§ **Aim**
Transcribe the part of the listing that opens with its first line and closes with the line containing "export const myFeature", including both of those lines.

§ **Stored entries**
-- START --

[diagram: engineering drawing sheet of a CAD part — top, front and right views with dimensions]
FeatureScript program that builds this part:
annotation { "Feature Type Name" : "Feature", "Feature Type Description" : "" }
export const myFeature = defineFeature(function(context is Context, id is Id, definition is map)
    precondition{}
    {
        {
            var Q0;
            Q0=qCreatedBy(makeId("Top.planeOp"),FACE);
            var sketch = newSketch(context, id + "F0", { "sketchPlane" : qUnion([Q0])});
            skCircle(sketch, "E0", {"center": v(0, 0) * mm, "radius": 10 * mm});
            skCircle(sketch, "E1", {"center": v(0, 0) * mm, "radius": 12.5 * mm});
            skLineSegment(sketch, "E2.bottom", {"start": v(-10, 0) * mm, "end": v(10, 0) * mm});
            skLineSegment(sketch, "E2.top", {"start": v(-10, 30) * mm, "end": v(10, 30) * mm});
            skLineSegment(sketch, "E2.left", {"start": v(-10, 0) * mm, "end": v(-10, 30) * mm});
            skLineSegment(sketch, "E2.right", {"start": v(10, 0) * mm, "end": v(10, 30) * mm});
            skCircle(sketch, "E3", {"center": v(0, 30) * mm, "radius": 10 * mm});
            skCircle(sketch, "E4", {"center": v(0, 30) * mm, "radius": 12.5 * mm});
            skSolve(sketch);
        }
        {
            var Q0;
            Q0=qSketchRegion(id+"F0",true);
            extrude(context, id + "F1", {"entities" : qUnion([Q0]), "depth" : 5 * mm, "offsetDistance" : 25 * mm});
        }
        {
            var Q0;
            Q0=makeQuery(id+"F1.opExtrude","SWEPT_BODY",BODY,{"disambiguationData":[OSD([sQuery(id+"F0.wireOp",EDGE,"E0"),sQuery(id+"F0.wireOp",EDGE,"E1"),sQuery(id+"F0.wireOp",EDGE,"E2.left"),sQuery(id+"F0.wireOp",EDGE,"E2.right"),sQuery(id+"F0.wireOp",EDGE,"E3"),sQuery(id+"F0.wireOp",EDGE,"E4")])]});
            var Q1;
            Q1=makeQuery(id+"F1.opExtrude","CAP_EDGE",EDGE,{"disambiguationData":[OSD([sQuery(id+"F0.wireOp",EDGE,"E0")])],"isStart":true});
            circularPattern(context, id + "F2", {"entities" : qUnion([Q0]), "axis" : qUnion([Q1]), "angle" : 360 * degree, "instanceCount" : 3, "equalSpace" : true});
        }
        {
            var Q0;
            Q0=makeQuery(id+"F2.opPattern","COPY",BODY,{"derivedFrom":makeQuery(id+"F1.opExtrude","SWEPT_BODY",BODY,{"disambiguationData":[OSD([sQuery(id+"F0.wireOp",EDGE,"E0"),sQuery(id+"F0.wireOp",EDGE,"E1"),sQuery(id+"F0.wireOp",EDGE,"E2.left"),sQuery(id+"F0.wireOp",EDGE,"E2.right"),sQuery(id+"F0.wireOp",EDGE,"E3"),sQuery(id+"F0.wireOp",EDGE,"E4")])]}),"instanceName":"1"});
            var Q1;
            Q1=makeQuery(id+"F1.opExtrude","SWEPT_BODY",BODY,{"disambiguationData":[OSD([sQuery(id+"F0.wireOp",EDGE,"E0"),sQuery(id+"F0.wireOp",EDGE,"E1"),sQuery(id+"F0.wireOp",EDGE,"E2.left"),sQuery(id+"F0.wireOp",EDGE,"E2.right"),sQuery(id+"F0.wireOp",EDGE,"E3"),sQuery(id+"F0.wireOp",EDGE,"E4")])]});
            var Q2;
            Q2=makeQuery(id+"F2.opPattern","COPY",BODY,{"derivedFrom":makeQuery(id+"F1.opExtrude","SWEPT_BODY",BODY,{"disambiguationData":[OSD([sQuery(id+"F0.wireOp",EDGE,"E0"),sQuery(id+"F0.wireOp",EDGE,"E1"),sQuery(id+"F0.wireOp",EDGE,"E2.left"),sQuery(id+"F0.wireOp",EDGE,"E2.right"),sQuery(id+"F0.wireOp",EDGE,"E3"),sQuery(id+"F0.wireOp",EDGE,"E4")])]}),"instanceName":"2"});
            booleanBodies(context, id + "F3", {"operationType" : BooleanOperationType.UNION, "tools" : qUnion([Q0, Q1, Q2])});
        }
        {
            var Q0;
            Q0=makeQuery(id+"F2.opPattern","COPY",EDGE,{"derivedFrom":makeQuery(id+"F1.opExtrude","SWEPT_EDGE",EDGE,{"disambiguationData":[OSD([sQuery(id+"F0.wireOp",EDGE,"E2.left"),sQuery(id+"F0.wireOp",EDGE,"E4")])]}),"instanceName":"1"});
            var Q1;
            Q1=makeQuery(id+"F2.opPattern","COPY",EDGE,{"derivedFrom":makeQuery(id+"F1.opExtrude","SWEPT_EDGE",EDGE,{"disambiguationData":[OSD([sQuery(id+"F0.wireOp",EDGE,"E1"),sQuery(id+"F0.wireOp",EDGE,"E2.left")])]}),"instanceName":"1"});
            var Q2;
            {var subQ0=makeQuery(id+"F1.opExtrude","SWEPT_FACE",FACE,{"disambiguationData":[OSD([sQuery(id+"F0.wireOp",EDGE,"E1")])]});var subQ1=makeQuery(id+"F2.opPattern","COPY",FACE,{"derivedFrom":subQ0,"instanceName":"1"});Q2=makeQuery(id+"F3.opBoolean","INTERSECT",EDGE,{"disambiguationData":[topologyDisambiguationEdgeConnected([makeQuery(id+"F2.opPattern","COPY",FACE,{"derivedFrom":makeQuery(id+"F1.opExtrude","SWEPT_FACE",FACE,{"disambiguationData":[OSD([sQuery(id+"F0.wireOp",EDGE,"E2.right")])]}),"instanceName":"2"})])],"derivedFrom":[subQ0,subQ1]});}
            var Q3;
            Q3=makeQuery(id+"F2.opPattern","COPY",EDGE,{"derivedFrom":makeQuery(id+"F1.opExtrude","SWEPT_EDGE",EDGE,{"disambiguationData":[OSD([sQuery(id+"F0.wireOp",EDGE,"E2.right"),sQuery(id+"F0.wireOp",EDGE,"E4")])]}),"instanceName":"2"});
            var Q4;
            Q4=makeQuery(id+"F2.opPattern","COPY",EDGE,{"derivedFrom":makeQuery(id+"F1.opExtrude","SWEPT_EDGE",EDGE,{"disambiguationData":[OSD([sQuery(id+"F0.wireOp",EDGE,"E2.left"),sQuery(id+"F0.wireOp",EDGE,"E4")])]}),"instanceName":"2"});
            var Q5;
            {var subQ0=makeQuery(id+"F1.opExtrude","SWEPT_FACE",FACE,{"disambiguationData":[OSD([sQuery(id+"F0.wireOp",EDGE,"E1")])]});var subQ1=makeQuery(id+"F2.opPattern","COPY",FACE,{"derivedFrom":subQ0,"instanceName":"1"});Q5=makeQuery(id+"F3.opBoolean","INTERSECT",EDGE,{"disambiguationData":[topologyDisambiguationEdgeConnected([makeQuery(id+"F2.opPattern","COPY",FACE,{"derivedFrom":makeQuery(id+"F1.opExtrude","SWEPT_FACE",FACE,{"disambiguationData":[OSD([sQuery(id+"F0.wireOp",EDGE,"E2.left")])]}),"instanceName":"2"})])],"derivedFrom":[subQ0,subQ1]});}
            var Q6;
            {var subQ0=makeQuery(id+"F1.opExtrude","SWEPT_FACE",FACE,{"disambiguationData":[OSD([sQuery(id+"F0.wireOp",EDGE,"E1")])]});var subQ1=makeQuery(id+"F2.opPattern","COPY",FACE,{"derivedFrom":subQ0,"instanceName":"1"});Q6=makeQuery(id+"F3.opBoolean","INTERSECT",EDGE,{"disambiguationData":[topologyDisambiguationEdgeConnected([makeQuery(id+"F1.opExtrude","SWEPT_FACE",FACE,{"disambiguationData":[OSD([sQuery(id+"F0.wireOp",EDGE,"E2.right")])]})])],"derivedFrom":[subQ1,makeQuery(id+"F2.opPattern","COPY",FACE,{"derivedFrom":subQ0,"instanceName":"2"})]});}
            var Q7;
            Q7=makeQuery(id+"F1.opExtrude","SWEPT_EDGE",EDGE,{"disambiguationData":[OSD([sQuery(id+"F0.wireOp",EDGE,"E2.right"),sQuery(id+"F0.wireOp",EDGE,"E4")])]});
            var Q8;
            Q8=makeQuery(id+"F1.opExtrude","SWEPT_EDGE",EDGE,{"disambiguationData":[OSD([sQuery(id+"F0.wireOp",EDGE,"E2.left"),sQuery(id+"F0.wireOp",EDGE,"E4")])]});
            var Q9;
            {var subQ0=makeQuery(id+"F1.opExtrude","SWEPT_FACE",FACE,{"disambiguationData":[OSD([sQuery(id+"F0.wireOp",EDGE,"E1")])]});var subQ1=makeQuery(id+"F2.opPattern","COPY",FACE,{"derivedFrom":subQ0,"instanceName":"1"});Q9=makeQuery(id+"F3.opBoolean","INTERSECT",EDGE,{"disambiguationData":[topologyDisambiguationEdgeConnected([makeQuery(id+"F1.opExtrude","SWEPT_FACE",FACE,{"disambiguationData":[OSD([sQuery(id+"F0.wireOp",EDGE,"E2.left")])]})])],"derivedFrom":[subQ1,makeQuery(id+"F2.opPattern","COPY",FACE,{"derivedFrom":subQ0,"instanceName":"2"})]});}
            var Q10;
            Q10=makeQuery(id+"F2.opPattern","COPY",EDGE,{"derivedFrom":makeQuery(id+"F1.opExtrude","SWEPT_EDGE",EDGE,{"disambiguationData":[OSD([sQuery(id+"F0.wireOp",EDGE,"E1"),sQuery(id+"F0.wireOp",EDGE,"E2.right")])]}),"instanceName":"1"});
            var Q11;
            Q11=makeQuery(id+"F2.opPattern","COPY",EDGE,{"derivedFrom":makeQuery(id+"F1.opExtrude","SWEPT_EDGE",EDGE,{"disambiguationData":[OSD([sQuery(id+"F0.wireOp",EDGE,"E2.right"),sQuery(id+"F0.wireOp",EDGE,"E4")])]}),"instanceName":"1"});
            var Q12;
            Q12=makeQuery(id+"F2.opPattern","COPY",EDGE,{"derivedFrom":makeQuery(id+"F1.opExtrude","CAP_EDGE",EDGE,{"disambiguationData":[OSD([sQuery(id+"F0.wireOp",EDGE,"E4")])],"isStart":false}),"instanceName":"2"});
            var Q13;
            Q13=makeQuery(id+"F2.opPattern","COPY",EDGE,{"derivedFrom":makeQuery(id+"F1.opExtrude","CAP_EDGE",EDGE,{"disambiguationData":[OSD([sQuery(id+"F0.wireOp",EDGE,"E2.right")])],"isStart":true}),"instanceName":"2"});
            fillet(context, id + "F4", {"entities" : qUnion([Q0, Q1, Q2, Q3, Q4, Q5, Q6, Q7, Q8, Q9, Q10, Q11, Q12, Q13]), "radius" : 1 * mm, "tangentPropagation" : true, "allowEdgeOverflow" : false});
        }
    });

-- END --

§ **Finished exercise**
[diagram: engineering drawing sheet of a CAD part — top, front and right views with dimensions]
FeatureScript program that builds this part:
annotation { "Feature Type Name" : "Feature", "Feature Type Description" : "" }
export const myFeature = defineFeature(function(context is Context, id is Id, definition is map)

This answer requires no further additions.